Monday, September 21, 2015

The U.S. is looking for a few good men in Syria, but they may be out of luck.

The funds being spent by the United States to train Syrian rebel forces are being wasted, sources have told The Washington Times, and there are several problems at play, chiefly an inability to properly vet candidates and a differing agenda held by the trainees.

Upwards of $500 million has been allocated to the effort being carried out by U.S. special operations forces, but they are not optimistic. It seems they may have been given an impossible task.

The U.S. screening process for recruiting Syrian rebels is said to be ridiculous. “They [American forces] are attempting to vet people with no history and it’s really hit and miss. This is contributing to the dropout rate,” one anonymous source told The Times. “They really are doing the best they can but it’s extremely tough.”

Most of the Syrian prospects are said to be afraid to fight. The dropout rate after one week is unacceptably high. Performance on the battlefield has been pathetic, and high capture and casualty rates stemmed from an engagement with the al Qaeda-linked al-Nusra Front.

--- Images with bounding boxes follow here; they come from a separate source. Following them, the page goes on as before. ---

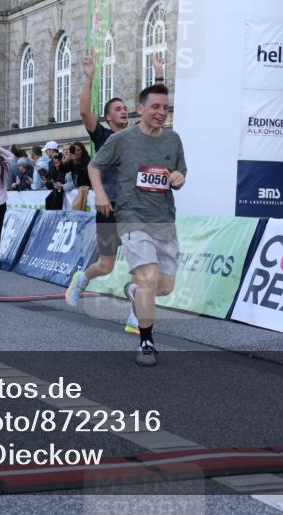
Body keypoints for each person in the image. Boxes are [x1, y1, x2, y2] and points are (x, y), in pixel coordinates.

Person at [89, 82, 186, 367]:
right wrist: (101, 193)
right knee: (148, 276)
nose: (160, 112)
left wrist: (179, 178)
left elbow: (180, 173)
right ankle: (146, 341)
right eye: (155, 107)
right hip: (132, 217)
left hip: (164, 220)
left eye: (165, 108)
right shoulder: (122, 139)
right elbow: (94, 166)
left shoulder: (173, 140)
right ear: (140, 109)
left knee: (164, 287)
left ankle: (134, 293)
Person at [65, 53, 140, 331]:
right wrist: (89, 76)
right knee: (106, 265)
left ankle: (135, 316)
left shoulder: (137, 138)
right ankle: (81, 280)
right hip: (108, 207)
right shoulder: (103, 136)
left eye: (125, 108)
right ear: (108, 117)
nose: (124, 111)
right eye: (118, 109)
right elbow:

After this incident in late July, the original group of Syrian fighters refused to fight al-Nusra, preferring instead only to fight ISIS and Russian-backed Syrian government forces. American airpower had to keep al-Nusra away from the American-trained Syrian force.

AFP reports a new batch of 75 American-trained Syrian fighters has surfaced, entering Syria from their training base in Turkey, covered by American air power. The possibility of an American-backed force engaging with Russian aircraft or troops now seems high.

I guess this is why Secretary of State John Kerry has called Russian Foreign Minister Sergey Lavrov three times in the last week.